The US has carried out an aerial assault on the Islamic State — and occasionally the “extremist” rebel faction Jabhat al-Nusra — since September; however, the Americans have never targeted the Assad regime, the focus of the rebel effort.

The officials said training of “moderate” rebels, supported by $500 million from Washington, will begin in mid-to-late March in Jordan, with a second site due to open soon after that in Turkey.

The uncertainty over the aim of the American effort is apparent in this section of the Journal’s report:

U.S. officials also don’t know whether American planes will be able to provide air support if the moderate forces it trains get in a fight not with Islamic State, but with forces loyal to the Syrian president.

Because the U.S. isn’t at war with Syria, U.S. military lawyers are wrestling with whether U.S. warplanes would have legal authorization to strike Mr. Assad’s forces, even to support a U.S.-trained rebel force.

Aside from the legal issues, officials said that, as a policy question, the White House hasn’t given a green light to supporting the rebels if they get into a battle with the Syrian military.

Regime Admits Shortages of Fuel and Water, Problems with Currency

State news agency SANA is filled with regime admissions on Tuesday of difficulties with fuel, water, and currency.

Chairing a Cabinet meeting, Prime Minister Wael al-Halqi said that “preserving the stability of the Syrian Pound is a main concern of the government, which is taking various steps to this effect”.

The official level of the Syrian Pound is now 250 to $1, compared to 50 to $1 before the uprising began in March 2011. The currency is far weaker in unofficial trading.

The Governor of the Central Bank, Adib Mayyaleh, assured reporters, “A number of steps have been taken and their effects will show soon.” He said the Bank would “not stand idle and intervene at the right time” against currency speculators and black-market rates.

Al-Halqi also called for measure to address shortages “to ensure that drinking water is available in all provinces during summer”.
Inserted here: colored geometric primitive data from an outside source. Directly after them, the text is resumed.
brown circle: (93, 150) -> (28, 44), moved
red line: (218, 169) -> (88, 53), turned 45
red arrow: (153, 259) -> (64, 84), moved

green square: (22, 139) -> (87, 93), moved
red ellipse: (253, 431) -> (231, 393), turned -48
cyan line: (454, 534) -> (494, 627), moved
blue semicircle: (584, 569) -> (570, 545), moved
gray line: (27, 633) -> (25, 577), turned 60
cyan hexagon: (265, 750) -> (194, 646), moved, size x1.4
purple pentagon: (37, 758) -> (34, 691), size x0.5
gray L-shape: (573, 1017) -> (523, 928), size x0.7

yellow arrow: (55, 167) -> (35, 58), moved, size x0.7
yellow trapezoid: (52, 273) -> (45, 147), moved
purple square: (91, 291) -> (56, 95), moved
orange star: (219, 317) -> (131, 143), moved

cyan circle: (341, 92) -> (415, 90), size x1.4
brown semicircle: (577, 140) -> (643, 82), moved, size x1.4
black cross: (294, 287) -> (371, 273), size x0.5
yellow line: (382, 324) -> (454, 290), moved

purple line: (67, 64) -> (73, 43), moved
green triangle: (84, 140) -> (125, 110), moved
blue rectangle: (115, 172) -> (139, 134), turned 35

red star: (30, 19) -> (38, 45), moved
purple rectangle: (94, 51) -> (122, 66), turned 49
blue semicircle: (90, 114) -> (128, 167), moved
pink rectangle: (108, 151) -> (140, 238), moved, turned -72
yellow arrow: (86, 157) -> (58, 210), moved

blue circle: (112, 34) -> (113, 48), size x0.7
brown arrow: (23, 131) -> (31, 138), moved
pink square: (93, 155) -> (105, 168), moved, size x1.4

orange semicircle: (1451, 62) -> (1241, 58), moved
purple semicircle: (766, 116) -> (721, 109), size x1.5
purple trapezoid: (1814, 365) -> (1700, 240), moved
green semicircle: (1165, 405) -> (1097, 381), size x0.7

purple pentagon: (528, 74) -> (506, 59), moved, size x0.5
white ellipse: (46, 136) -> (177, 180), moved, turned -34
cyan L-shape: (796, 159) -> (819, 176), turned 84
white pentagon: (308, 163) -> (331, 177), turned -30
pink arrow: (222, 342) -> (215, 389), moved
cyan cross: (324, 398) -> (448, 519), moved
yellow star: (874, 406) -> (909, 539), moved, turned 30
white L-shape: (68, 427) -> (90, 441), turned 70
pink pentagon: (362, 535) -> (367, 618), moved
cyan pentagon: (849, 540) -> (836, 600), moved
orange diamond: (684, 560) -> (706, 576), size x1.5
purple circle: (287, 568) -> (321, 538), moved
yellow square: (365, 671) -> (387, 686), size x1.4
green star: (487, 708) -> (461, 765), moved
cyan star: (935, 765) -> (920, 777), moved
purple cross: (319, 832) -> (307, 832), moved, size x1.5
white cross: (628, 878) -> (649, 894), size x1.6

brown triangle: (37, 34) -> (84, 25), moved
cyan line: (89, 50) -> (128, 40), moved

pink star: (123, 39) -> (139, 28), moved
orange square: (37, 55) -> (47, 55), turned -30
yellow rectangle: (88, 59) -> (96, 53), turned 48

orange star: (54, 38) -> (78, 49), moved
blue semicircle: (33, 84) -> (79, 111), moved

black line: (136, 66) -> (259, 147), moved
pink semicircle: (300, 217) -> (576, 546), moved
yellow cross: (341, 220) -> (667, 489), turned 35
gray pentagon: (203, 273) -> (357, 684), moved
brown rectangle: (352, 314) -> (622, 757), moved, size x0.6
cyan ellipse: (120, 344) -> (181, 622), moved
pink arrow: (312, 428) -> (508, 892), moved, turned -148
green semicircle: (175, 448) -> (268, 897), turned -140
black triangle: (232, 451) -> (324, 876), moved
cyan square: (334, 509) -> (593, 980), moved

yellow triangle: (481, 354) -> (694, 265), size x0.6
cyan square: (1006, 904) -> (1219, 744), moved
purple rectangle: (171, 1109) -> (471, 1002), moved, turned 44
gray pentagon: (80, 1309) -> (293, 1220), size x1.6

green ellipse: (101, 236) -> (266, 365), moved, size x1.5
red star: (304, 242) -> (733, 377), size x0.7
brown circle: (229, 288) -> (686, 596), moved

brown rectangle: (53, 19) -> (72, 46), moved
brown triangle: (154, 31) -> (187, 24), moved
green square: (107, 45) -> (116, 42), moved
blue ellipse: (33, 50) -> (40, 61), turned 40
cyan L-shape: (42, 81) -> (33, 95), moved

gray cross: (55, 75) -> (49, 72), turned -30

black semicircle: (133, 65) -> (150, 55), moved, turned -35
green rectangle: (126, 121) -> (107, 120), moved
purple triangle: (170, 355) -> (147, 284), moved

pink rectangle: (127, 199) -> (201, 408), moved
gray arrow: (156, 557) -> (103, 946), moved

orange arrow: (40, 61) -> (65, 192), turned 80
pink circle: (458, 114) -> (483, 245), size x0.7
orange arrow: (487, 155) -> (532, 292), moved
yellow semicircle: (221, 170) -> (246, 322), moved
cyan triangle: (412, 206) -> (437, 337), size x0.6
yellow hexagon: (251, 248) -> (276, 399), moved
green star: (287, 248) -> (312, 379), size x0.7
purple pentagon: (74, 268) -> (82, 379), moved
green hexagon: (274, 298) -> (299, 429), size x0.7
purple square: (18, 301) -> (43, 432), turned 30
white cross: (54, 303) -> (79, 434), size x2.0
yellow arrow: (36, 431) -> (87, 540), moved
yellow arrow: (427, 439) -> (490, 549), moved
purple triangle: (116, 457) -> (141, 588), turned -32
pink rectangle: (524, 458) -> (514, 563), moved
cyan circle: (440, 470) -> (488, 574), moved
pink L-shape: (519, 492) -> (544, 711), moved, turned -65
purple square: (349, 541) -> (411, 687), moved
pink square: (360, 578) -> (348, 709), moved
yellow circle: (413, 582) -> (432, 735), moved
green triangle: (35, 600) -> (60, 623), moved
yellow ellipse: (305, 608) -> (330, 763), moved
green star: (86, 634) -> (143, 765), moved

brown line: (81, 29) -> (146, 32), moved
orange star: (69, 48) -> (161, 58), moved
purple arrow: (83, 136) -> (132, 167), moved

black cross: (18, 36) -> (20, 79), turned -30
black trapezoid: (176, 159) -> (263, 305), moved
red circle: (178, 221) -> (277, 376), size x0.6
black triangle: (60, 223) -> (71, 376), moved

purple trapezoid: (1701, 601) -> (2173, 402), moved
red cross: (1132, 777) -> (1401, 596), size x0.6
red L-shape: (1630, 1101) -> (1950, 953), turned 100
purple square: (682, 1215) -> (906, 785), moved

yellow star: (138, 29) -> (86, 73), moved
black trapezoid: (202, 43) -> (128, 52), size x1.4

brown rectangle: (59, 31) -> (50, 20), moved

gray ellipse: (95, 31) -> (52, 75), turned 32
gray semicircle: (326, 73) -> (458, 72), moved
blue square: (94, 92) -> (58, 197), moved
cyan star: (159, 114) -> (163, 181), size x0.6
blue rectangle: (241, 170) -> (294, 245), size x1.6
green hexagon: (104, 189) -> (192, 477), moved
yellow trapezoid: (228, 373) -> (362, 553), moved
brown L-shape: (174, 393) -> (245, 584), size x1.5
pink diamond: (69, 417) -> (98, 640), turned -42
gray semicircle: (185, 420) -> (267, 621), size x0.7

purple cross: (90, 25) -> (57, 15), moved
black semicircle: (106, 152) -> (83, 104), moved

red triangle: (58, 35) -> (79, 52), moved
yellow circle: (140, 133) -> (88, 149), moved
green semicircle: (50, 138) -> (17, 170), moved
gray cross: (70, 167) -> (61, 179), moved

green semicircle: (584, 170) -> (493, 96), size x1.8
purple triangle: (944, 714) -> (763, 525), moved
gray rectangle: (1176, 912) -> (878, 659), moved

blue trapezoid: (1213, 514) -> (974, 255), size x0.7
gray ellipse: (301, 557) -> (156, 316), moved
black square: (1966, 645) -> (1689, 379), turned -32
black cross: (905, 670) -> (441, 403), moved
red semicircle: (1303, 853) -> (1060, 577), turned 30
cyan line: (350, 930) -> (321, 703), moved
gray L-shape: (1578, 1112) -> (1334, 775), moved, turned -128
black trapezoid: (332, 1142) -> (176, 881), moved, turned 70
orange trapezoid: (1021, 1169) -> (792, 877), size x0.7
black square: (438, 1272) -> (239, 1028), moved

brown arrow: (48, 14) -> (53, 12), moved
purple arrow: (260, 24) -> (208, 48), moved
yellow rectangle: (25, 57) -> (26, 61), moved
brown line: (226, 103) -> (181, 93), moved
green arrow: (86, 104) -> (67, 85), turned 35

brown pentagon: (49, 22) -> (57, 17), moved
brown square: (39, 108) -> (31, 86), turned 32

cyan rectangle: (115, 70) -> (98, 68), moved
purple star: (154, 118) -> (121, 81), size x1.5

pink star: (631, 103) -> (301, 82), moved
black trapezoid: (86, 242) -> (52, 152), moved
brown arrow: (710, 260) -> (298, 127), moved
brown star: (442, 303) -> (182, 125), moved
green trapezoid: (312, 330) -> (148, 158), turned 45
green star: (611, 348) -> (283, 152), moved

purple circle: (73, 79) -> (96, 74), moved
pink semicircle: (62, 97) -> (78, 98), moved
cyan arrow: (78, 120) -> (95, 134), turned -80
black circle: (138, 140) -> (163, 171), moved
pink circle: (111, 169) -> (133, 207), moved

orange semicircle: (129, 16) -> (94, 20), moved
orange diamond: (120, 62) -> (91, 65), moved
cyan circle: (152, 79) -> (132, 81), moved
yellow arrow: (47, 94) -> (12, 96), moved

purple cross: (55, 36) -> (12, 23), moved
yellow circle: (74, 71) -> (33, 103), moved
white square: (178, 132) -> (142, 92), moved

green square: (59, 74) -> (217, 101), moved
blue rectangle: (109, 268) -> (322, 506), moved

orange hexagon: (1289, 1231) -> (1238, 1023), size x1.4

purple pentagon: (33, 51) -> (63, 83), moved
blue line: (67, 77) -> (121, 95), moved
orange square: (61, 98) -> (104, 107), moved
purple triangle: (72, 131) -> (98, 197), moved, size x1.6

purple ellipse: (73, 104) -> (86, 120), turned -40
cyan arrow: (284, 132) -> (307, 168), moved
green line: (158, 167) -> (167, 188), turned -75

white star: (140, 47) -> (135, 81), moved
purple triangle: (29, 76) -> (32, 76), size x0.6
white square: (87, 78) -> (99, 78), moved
Meanwhile Petroleum Minister Sleiman al-Abbas faced questions from the People’s Assembly about shortages of oil and rising prices, amid this winter’s subsidy cuts by the Government.

Abbas acknowledged that “fuel distribution was rationed in some provinces due to the lack of local crude oil production and the decrease in oil arriving at refineries”. He said that obtaining oil and petroleum products is a “large burden” because of the stalled production and sanctions.

The Minister told the Assembly that “raising fuel prices is inevitable”.

Defying a situation in which most of Syria’s oil and gas fields are occupied by the Islamic State, Abbas declared, “Plans for the investment of gas fields opposite the [Mediterranean] coast are underway.”